What is needed
When you reach the line containing "- wall art [41,228,144,320]", begin copying exactly, and keep going through the last line of the records below, copying nothing before it.

☆ ☆ ☆

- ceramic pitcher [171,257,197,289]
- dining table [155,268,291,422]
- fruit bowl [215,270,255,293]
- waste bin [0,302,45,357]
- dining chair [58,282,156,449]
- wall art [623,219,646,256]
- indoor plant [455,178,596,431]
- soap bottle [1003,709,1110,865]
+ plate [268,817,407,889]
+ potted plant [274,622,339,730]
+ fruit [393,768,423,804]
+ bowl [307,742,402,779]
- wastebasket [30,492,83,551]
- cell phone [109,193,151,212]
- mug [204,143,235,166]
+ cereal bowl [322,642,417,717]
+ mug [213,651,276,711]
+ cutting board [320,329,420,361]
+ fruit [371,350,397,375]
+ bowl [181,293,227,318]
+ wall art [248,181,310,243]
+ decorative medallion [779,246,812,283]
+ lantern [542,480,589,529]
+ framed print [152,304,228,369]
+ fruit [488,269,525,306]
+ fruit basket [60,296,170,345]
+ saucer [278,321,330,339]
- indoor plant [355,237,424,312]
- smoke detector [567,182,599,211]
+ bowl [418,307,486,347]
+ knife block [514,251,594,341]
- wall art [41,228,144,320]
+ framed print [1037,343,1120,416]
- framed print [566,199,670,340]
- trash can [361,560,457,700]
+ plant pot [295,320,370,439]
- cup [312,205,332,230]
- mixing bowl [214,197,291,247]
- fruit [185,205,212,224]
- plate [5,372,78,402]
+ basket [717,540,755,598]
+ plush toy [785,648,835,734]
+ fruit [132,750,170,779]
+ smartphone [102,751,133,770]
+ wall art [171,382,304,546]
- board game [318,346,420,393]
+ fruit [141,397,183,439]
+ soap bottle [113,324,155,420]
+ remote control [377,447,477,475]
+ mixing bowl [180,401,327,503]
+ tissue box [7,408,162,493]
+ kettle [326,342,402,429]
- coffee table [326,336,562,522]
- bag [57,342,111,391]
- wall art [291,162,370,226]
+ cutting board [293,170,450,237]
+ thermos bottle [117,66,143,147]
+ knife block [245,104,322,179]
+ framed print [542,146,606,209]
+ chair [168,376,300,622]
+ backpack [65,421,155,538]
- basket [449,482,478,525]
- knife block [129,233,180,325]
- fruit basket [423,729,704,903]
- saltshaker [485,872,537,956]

☆ ☆ ☆

Problem solution
- wall art [41,228,144,320]
+ framed print [1037,343,1120,416]
- framed print [566,199,670,340]
- trash can [361,560,457,700]
+ plant pot [295,320,370,439]
- cup [312,205,332,230]
- mixing bowl [214,197,291,247]
- fruit [185,205,212,224]
- plate [5,372,78,402]
+ basket [717,540,755,598]
+ plush toy [785,648,835,734]
+ fruit [132,750,170,779]
+ smartphone [102,751,133,770]
+ wall art [171,382,304,546]
- board game [318,346,420,393]
+ fruit [141,397,183,439]
+ soap bottle [113,324,155,420]
+ remote control [377,447,477,475]
+ mixing bowl [180,401,327,503]
+ tissue box [7,408,162,493]
+ kettle [326,342,402,429]
- coffee table [326,336,562,522]
- bag [57,342,111,391]
- wall art [291,162,370,226]
+ cutting board [293,170,450,237]
+ thermos bottle [117,66,143,147]
+ knife block [245,104,322,179]
+ framed print [542,146,606,209]
+ chair [168,376,300,622]
+ backpack [65,421,155,538]
- basket [449,482,478,525]
- knife block [129,233,180,325]
- fruit basket [423,729,704,903]
- saltshaker [485,872,537,956]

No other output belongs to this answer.